*ASSIGNED TASK*. Send back the data below exactly. Drop every picture.

***** DATASET CONTENT

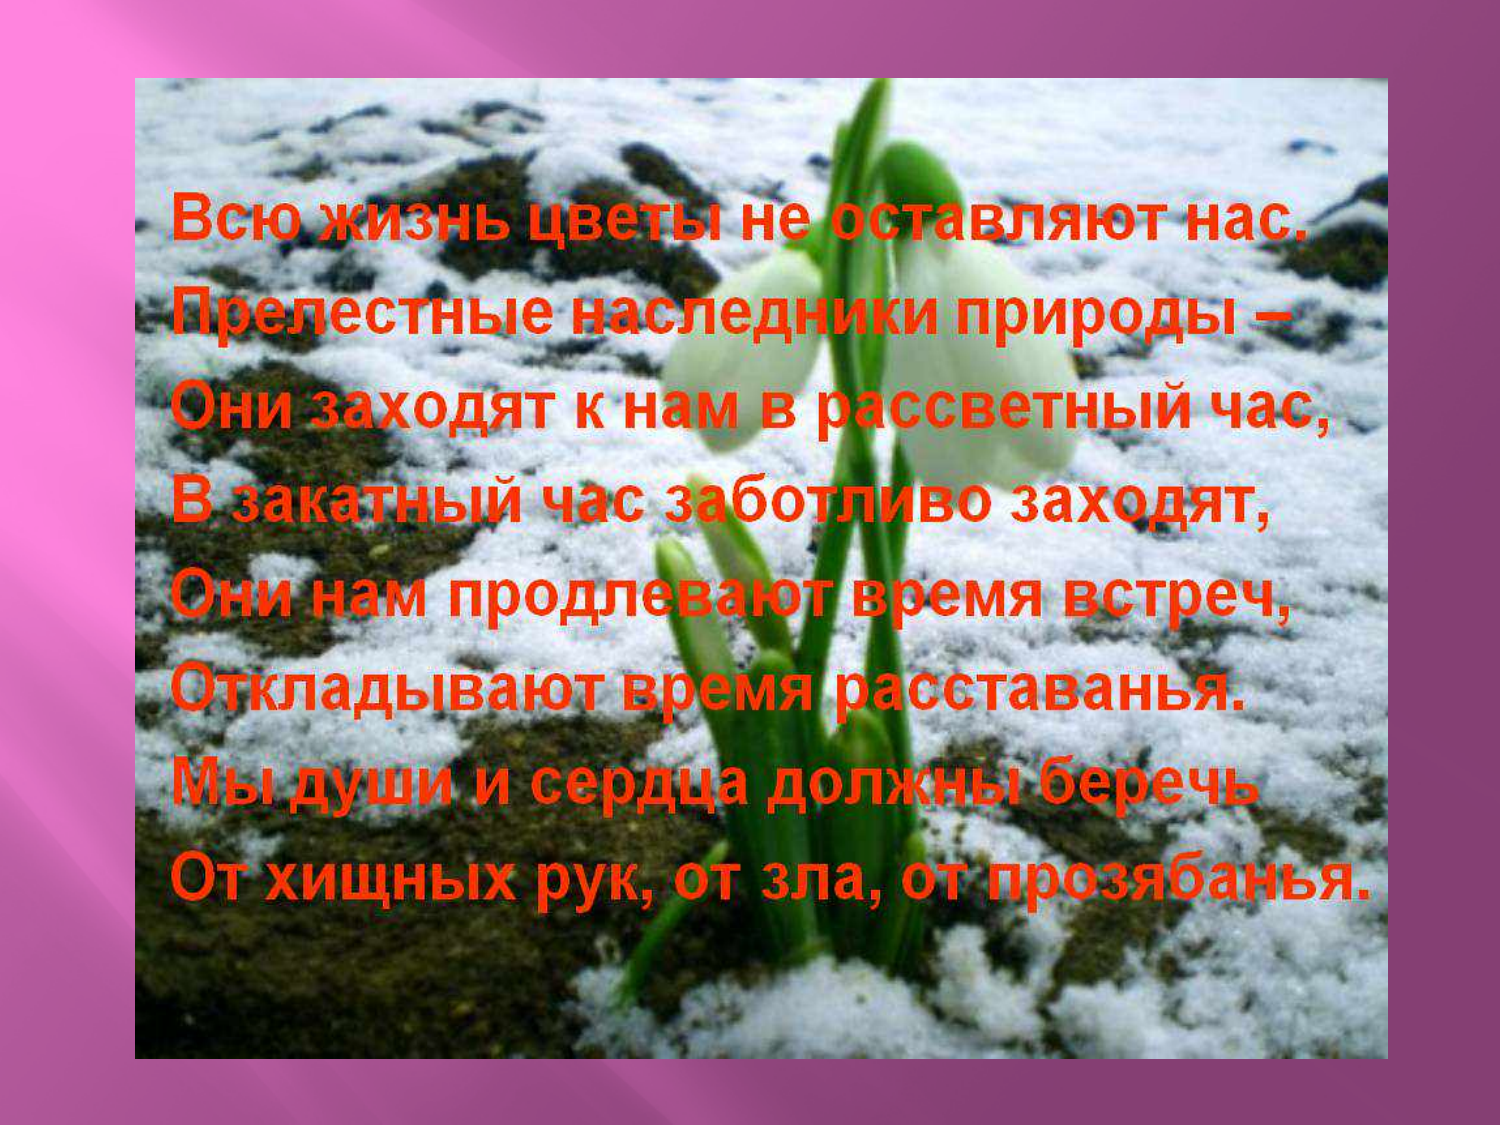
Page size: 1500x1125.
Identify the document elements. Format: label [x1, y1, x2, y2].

picture [135, 77, 1389, 1059]
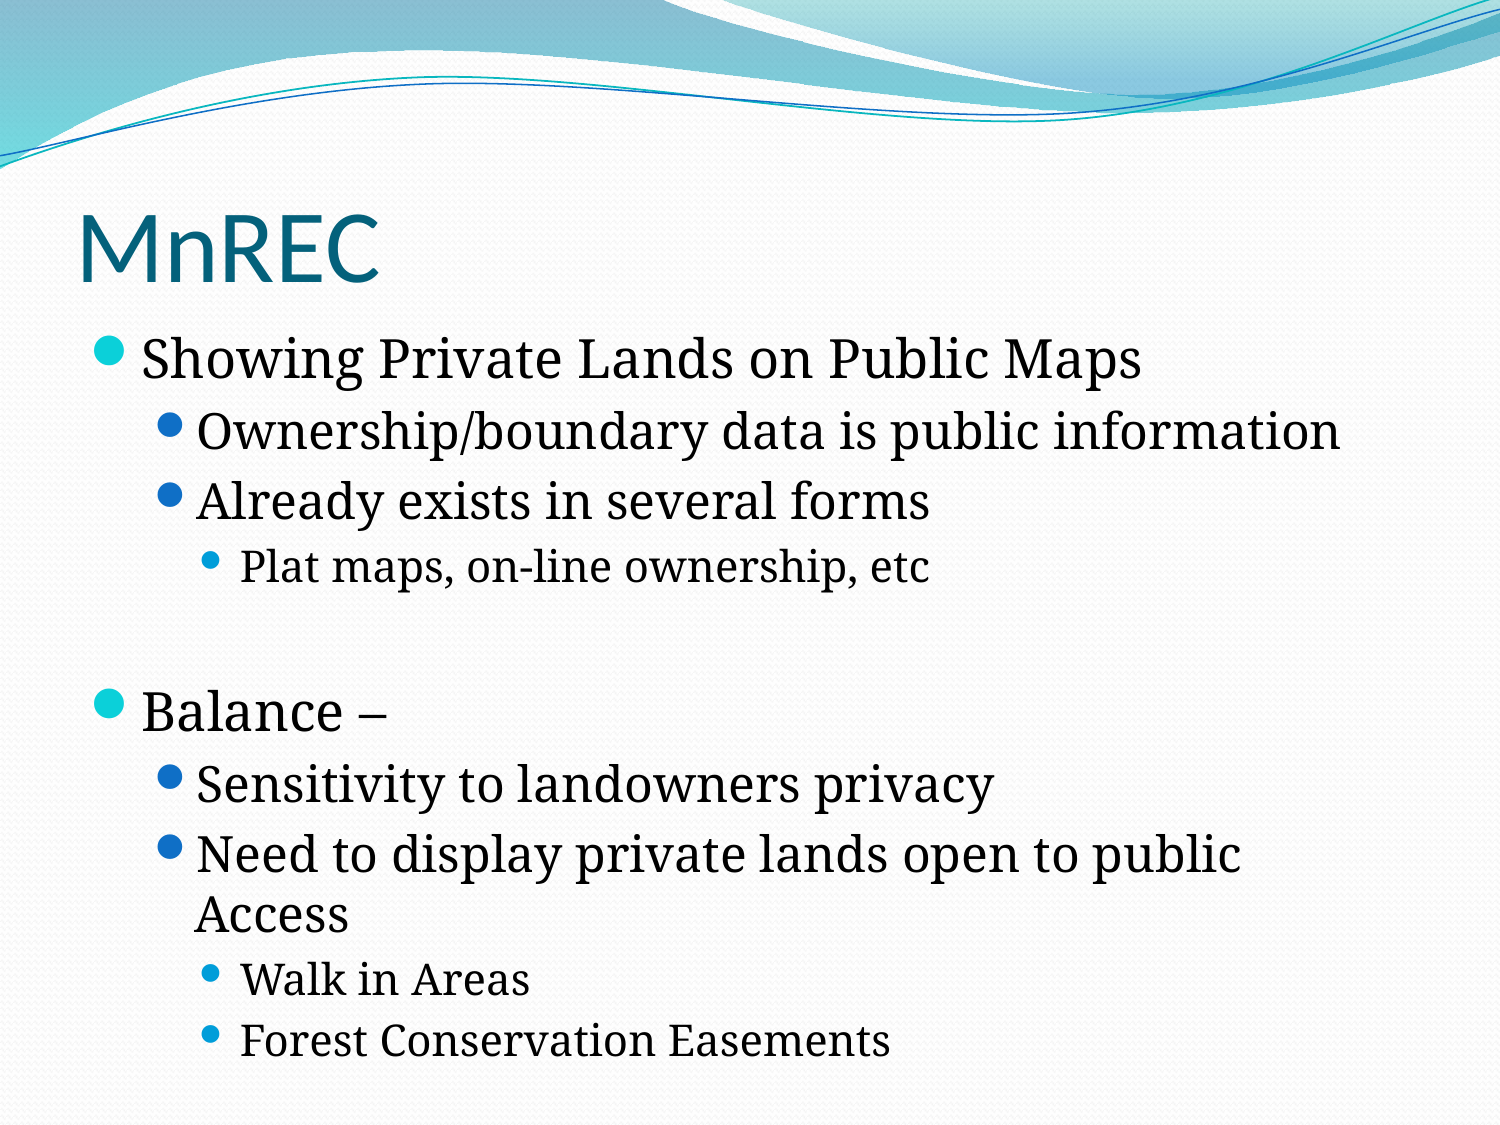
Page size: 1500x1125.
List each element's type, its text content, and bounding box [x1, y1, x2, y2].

**********

*RESULT*.
Page size: 1500x1125.
Identify the document elements. Format: label [x1, y1, x2, y2].

picture [135, 77, 1389, 1059]
Page size: 1500x1125.
List each element's type, its text content, and bounding box [x1, y1, x2, y2].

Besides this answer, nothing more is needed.